You played with my mind! you said things that sound good, you recited words you've heard in love stories. you've whispered so many lies I can still hear them, I still believe them. I can't get you out my head
but that's ok...
You brung warmth to me, you showed me unknown love. You made me smile from the inside. You made me happy to belong to you. Then you hurt my heart even though you knew how much it loved yours but that's ok...

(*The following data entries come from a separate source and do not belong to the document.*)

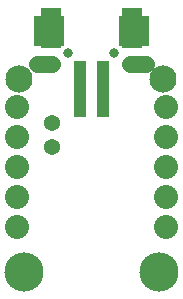
<source format=gbr>
G04 EAGLE Gerber RS-274X export*
G75*
%MOMM*%
%FSLAX34Y34*%
%LPD*%
%INSoldermask Bottom*%
%IPPOS*%
%AMOC8*
5,1,8,0,0,1.08239X$1,22.5*%
G01*
%ADD10C,2.301600*%
%ADD11C,3.317600*%
%ADD12C,0.801600*%
%ADD13R,2.514600X2.514600*%
%ADD14C,1.409600*%
%ADD15R,1.101600X4.701600*%
%ADD16R,1.701600X3.501600*%
%ADD17C,1.371600*%
%ADD18C,2.032000*%


D10*
X-60960Y62230D03*
X60960Y62230D03*
D11*
X-57150Y-101600D03*
X57150Y-101600D03*
D12*
X19500Y83820D03*
X-19500Y83820D03*
D13*
X-36000Y102820D03*
X36000Y102820D03*
D14*
X33000Y74820D02*
X46080Y74820D01*
X-33000Y74820D02*
X-46080Y74820D01*
D15*
X10000Y53170D03*
X-10000Y53170D03*
D16*
X34000Y105170D03*
X-34000Y105170D03*
D17*
X-33655Y24384D03*
X-33655Y4445D03*
D18*
X-63246Y38100D03*
X-63246Y12700D03*
X-63246Y-12700D03*
X-63246Y-38100D03*
X-63246Y-63500D03*
X63500Y-63500D03*
X63500Y-38100D03*
X63500Y-12700D03*
X63500Y12700D03*
X63500Y38100D03*
M02*

</source>
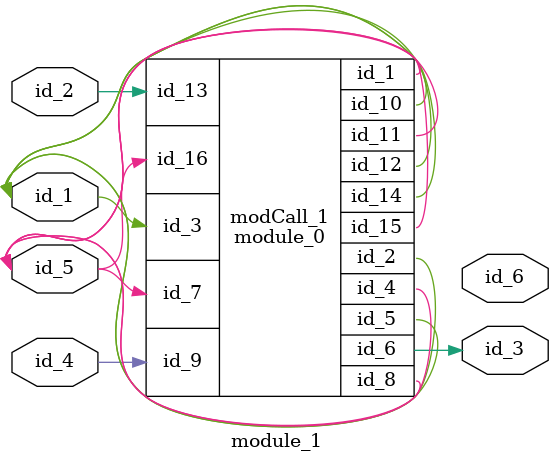
<source format=v>
module module_0 (
    id_1,
    id_2,
    id_3,
    id_4,
    id_5,
    id_6,
    id_7,
    id_8,
    id_9,
    id_10,
    id_11,
    id_12,
    id_13,
    id_14,
    id_15,
    id_16
);
  input wire id_16;
  inout wire id_15;
  inout wire id_14;
  input wire id_13;
  output wire id_12;
  output wire id_11;
  inout wire id_10;
  input wire id_9;
  output wire id_8;
  input wire id_7;
  output wire id_6;
  output wire id_5;
  inout wire id_4;
  input wire id_3;
  output wire id_2;
  inout wire id_1;
  assign id_4 = -1;
  always $display(id_7 == 1, 1, id_3);
  wire id_17;
  wire id_18;
  assign id_6 = 1 | 1;
endmodule
module module_1 (
    id_1,
    id_2,
    id_3,
    id_4,
    id_5,
    id_6
);
  output wire id_6;
  inout wire id_5;
  input wire id_4;
  output wire id_3;
  input wire id_2;
  inout wire id_1;
  assign id_6[{-1}] = id_1;
  module_0 modCall_1 (
      id_5,
      id_1,
      id_1,
      id_5,
      id_1,
      id_3,
      id_5,
      id_5,
      id_4,
      id_1,
      id_5,
      id_1,
      id_2,
      id_1,
      id_5,
      id_5
  );
endmodule

</source>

You yearned for my body and I returned the favor to yours. You kissed away my fears my doubts giving extra attention to my insecurities. You gave my body life and then you left without even a hug goodbye but that's ok...
You can stay in my mind and wreck my brain! You can hurt my heart you can make me cry! You can make my body wish I could hold you! You can make me miss the love and I would be ok...
It was ok.. And I was ok. It wasn't until I could hear it. And I tried to ignore it. It wasn't until it got louder that I stopped to listen. It wasn't until I could hear what I thought was the sound of my heart literally breaking. It wasn't until the unforgettable pain struck me that I realized. My heart had been broken it was now your treachery penetrating its way through my soul.I was fine with you lying to me, using me, making me want you but it was only when you made me need you that I realized you took it to far. You made me love you entirely. You made me love your soul. You made my soul reconize your soul. You were Namaste'. You tried to leave me my pride but some how took me in the mist of you rearranging your closet. My sanity is my own and you tried to pick it up on your way out.
How am I supposed to be ok...
How do you live with a broken soul? You don't. you just go with the motions, mimic what you see people do while you tried to fill the void of being empty. What hurts the most is you took what belonged to me.. Love. You didn't even try to return it.. You showed no humanity.. You didn't even look back.. You didn't even say sorry!